The latest Republican plan for the debt negotiations is this: Buy time. House leadership wants to raise the federal debt ceiling enough to get the nation through Nov. 22, in exchange for broad negotiations over fiscal policy (and laying the groundwork for a pre-Thanksgiving showdown to replace the pre-Halloween showdown that has been lining up).
But one wrinkle in the Republicans' plan seems, at first glance anyway, a bit odd -- and possibly even a deal-killer from the view of the White House and Senate Democrats. According to reports, they have in mind a bill that would also permanently remove some of the extraordinary tools that the Treasury Department has that enables it to delay the day of reckoning when the United States comes up against the debt ceiling.
The Treasury has regularly used a variety of cash management tools to enable it to continue to carry out normal spending operations when the nation runs into the legal cap on debt issuance, including timing tricks around public employee pensions and use of the "exchange stabilization fund". You can read details of all six of the tools here; it's a little like a family juggling its bills by holding off making a contribution to their 401(k) for a while. So technically, we hit the legal debt ceiling of $16.699 trillion way back on May 19, even though Oct. 17 is the D-Day that the Treasury has identified as when the debt ceiling needs to be raised if the nation is to meet its financial obligations.
So would it matter if those tools were removed?
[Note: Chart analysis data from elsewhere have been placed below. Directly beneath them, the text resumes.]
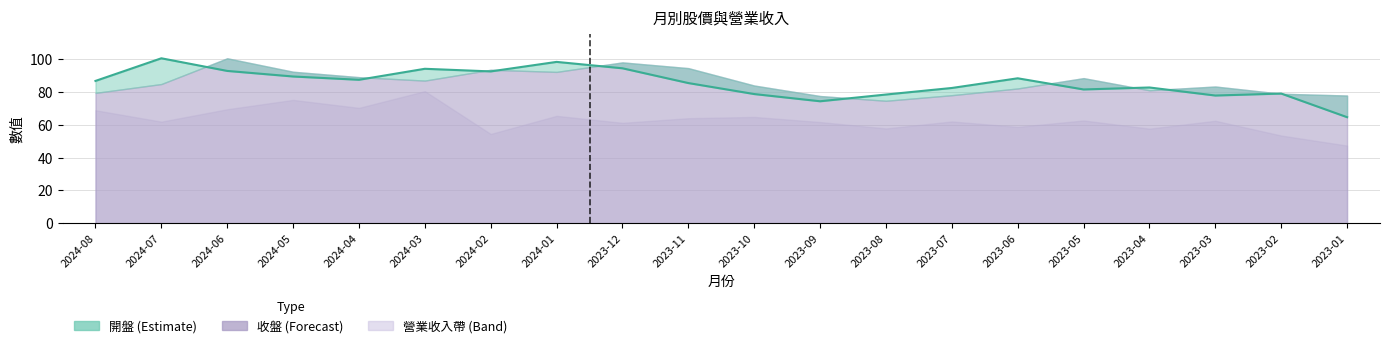

Reading right to left, what are all the values shown in this chart?

2023-01=64.6	2023-02=79.0	2023-03=77.8	2023-04=82.7	2023-05=81.5	2023-06=88.3	2023-07=82.4	2023-08=78.4	2023-09=74.3	2023-10=78.7	2023-11=85.4	2023-12=94.4	2024-01=98.3	2024-02=92.5	2024-03=94.1	2024-04=87.4	2024-05=89.4	2024-06=92.8	2024-07=100.5	2024-08=86.7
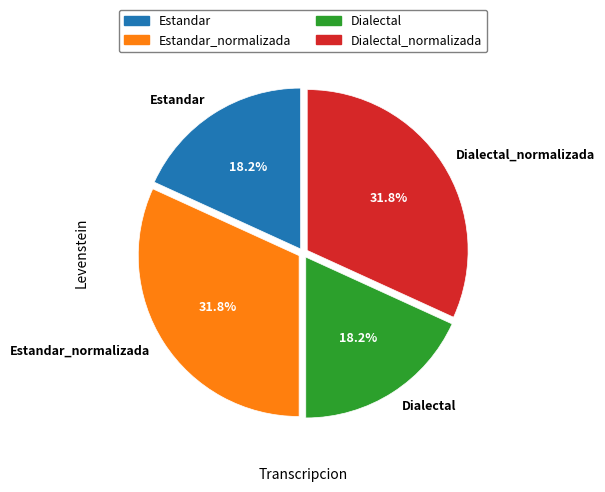

Is there a majority slice in this chart?

No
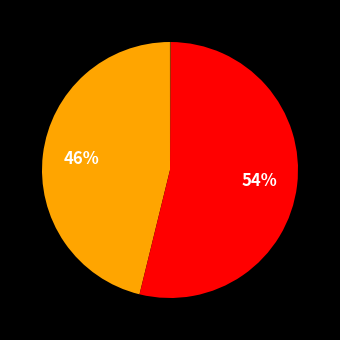

To the nearest percent, what is the average slice percentage?

20%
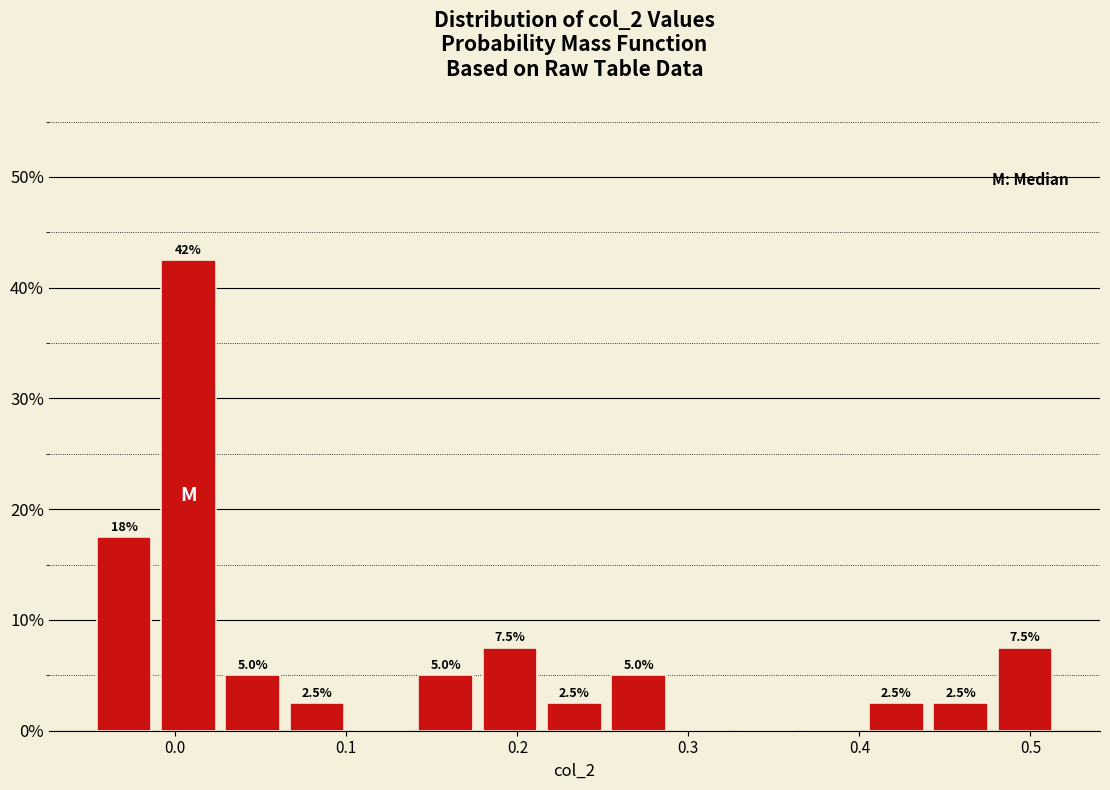

Around what value on the x-axis is the tallest bar? Give the approximate position of its centre, as read against the axis.

0.01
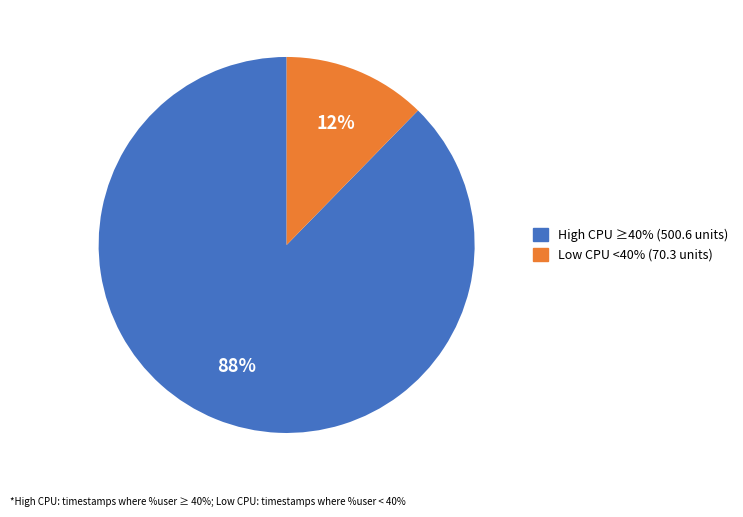

Does any single category account for the majority?

Yes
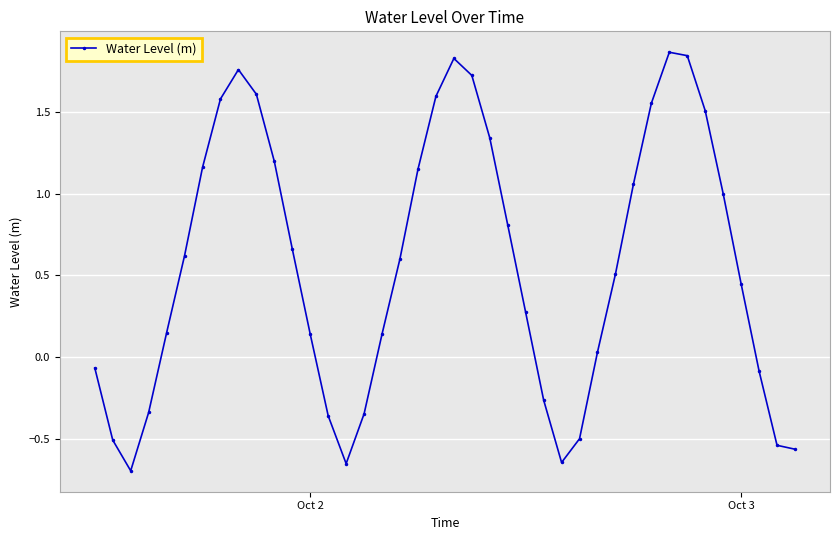

What is the difference between the maximum and minimum values?

2.6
Such a step would give this and future administrations less leeway to influence when the debt ceiling becomes a binding constraint, so it won't be shocking if the Obama administration opposes the idea.
At the same time, it shouldn't have too much practical impact on the immediate negotiations. The biggest impact will be to allow the Republicans to have greater control over when the debt ceiling next comes to a head. If they were to raise the ceiling, while also leaving those powers in the hands of the Treasury, there will be less visibility on when exactly the debt ceiling issue will come to a head.
One of the dirty secrets of the Treasury's cash management function is that very few people on earth understand how it really works, and almost all of those people work for the Treasury. So Republicans on Capitol Hill have felt that they don't have reliable information on when exactly they really, really need to raise the debt ceiling and when Jack Lew & Co. have more tools in their bag of cash management tricks.
So in that sense, this idea from the Republicans would add clarity to the situation, even if it leaves the treasury less room to manoeuvre.